Refer to the official outbound rules guide for further details.

Deploying the Private AKS Cluster

When deploying the AKS cluster, ensure the following configurations:

  1. Cluster Configuration:

    • Kubernetes Version: Must be 1.30 or later.
    • SKU Tier: Standard.
    • Automatic Upgrade: Upgrade must be disabled.
    • Node Security Channel Type: Node security channel type must be disabled.
    • Private Endpoint: Enable private endpoint and disable the public FQDN for the API server.
    • Identity Management: Enable local accounts, workload identity, and Azure RBAC.
    • Azure Policy: Enforce Azure Policy for resource governance.
    • Networking: Network configuration must use kubenet.
  2. System Node Pool:

    • Type: VirtualMachineScaleSets.
    • Autoscaling: Enabled.
    • VM Size: Standard_D4ds_v5.
    • Disk Size: 128 GB.
    • Operating System: Ubuntu.
    • Networking: No public IP addresses assigned to nodes.
    • Node Labels: Ensure the appropriate labels are applied:
      • cluster.yellowbrick.io/node_type: yb-operator
      • cluster.yellowbrick.io/hardware_type: Standard_D4ds_v5
  3. Managed Identity:

    • The AKS cluster should be configured with a user-provided managed identity, which requires the following roles:
      • Private DNS Zone Contributor: Scoped to the private DNS zones created earlier.
      • Network Contributor: For the virtual network and route table, allowing the cluster to manage the subnet and routes.

Virtual Machine Deployment

Deploy a virtual machine within the Yellowbrick installation subnet:

  1. VM Source: Launch the VM using the Yellowbrick-provided image from the Azure Marketplace.
  2. Managed Identity: Assign the necessary roles to the VM’s managed identity as per the {permissions.json} file provided by Yellowbrick. This step is crucial to ensure that the VM has the appropriate permissions to manage the installation and interact with the Azure resources.

Installation Process

NOTE

By installing Yellowbrick Enterprise Edition software into your Cloud Account, you agree to Yellowbrick’s Enterprise Edition EULA.

  1. Subscribe to the Yellowbrick Data Warehouse Enterprise Edition image in the Azure Marketplace.

  2. Create the base infrastructure as outlined in this deployment guide.

  3. Launch an Azure VM using the Yellowbrick image in the target VNet of the deployment. Assign the necessary roles listed here to the VM’s managed identity. As this VM will not be accessible from the internet, you may need to perform additional steps to ensure SSH and HTTPS access.

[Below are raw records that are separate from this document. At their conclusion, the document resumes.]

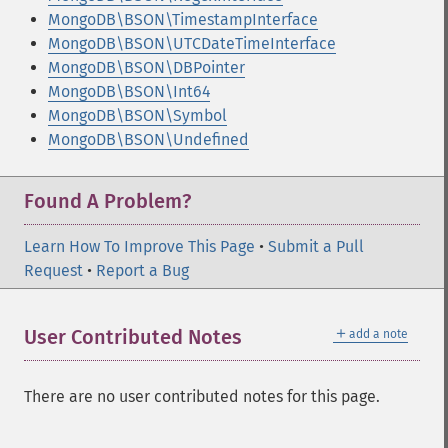
MongoDB\BSON\TimestampInterface
MongoDB\BSON\UTCDateTimeInterface
MongoDB\BSON\DBPointer
MongoDB\BSON\Int64
MongoDB\BSON\Symbol
MongoDB\BSON\Undefined
Found A Problem?
Learn How To Improve This Page
•
Submit a Pull
Request
•
Report a Bug
＋
User Contributed Notes
add a note
There are no user contributed notes for this page.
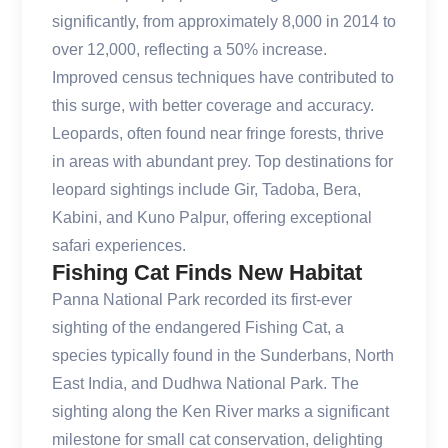
significantly, from approximately 8,000 in 2014 to
over 12,000, reflecting a 50% increase.
Improved census techniques have contributed to
this surge, with better coverage and accuracy.
Leopards, often found near fringe forests, thrive
in areas with abundant prey. Top destinations for
leopard sightings include Gir, Tadoba, Bera,
Kabini, and Kuno Palpur, offering exceptional
safari experiences.
Fishing Cat Finds New Habitat
Panna National Park recorded its first-ever
sighting of the endangered Fishing Cat, a
species typically found in the Sunderbans, North
East India, and Dudhwa National Park. The
sighting along the Ken River marks a significant
milestone for small cat conservation, delighting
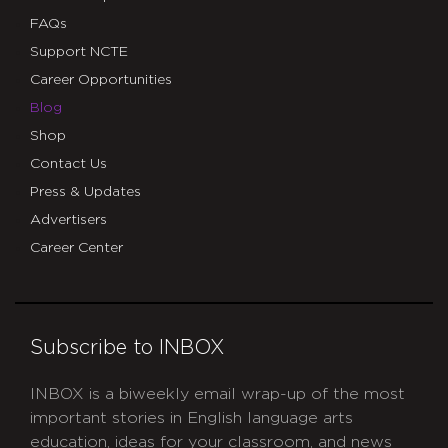
FAQs
Support NCTE
Career Opportunities
Blog
Shop
Contact Us
Press & Updates
Advertisers
Career Center
Subscribe to INBOX
INBOX is a biweekly email wrap-up of the most
important stories in English language arts
education, ideas for your classroom, and news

  4. Create an SSH connection to the VM as the ybdadmin user using the SSH key pair specified during the launch.

  5. The VM is configured to automatically start the interactive web UI for the deployment process. Retrieve the access key by executing /opt/ybd/get-access-key from the remote shell.

  6. From a web browser, access the VM over HTTPS on port 443 using the VM’s private IP address or DNS name. The connection will be encrypted with a self-signed certificate.

  7. Enter the access key from the previous step to proceed with the installation process.

  8. During the installation, specify that this is a private installation and provide the name of the AKS cluster previously created. The existence of the EKS cluster will be validated, and the network configuration will be shown. Please verify those values are correct.

  9. The Deployer will complete the deployment by configuring the cluster, assigning necessary Azure RBAC roles, creating additional node pools, and deploying the Yellowbrick Operator and related workloads.

Terraform Reference

For a Terraform reference of this infrastructure, please see deployer-contrib.

Conclusion

By following this guide, you can establish a secure environment for the Yellowbrick Data Warehouse within Azure.